Variant,Beta_Study1,SE_Study1,P_Value_Study1,Beta_Study2,SE_Study2,P_Value_Study2,Combined_Beta,Combined_SE,Combined_P_Value
<chr>,<dbl>,<dbl>,<dbl>,<dbl>,<dbl>,<dbl>,<dbl>,<dbl>,<dbl>
Variant 1,0.1366463,0.1137774,0.2297526563,0.007480303,0.04750693,0.8748846,0.02665618,0.04383891,0.5431553
Variant 2,0.4059894,0.107023,0.0001485517,0.42885532,0.04344779,0.0,0.42562002,0.0402569,0.0
Variant 3,-0.1104953,0.1140669,0.3327006047,-0.020721752,0.04749904,0.6626508,-0.03398814,0.0438492,0.4382722


The fixed effect model assumes that the true effect size of each variant is the same across all studies.
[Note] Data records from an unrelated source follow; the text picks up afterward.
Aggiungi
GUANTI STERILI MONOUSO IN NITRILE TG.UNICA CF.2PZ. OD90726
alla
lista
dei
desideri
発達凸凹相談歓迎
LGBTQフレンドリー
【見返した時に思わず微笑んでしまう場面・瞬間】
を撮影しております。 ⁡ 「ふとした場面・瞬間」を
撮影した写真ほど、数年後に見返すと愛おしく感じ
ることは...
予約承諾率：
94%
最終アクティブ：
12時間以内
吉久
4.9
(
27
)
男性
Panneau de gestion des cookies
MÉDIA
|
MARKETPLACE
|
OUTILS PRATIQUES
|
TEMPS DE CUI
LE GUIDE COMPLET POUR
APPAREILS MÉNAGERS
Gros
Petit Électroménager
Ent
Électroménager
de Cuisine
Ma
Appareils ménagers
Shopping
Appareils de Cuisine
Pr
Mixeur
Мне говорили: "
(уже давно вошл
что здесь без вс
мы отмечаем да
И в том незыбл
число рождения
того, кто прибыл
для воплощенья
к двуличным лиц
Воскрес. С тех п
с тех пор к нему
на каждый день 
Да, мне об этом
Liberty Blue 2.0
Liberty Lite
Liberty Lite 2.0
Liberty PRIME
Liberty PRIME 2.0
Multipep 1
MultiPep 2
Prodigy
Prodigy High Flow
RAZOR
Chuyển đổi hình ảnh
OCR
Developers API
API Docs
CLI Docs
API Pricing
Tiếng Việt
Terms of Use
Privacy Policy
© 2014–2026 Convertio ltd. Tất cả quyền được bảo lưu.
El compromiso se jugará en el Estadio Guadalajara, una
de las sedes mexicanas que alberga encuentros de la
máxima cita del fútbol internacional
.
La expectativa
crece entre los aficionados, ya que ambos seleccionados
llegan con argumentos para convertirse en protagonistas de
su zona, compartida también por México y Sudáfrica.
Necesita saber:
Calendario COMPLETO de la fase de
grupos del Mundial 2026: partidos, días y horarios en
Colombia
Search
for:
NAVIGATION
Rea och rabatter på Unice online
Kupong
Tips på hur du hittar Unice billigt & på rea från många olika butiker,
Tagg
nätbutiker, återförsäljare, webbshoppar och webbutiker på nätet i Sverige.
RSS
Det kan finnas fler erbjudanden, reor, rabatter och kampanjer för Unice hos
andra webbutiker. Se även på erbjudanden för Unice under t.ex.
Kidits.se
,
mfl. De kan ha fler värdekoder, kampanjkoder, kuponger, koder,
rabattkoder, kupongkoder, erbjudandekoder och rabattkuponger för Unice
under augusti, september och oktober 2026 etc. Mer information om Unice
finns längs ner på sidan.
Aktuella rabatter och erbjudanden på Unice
For example, in Variant 2, the estimated effect sizes from both studies (0.4060 from Study 1 and 0.4289 from Study 2) are very similar, suggesting that the true effect size may be constant across studies. By using a fixed effect model, we can combine these estimates into a single, more precise effect size (0.4256 for Variant 2), taking into account the study precisions through inverse variance weighting.

Meta-analysis is essential here because it allows us to combine results from multiple studies, adjusting for differences in sample sizes and precision. Study 2 has more individuals and therefore a more precise estimate of the effect size, so it contributes more to the combined estimate. 

The meta-analysis ensures that the combined effect size is not only a weighted average of the studies' estimates but also accounts for the variability between studies, offering a more reliable and accurate estimate of the true effect size.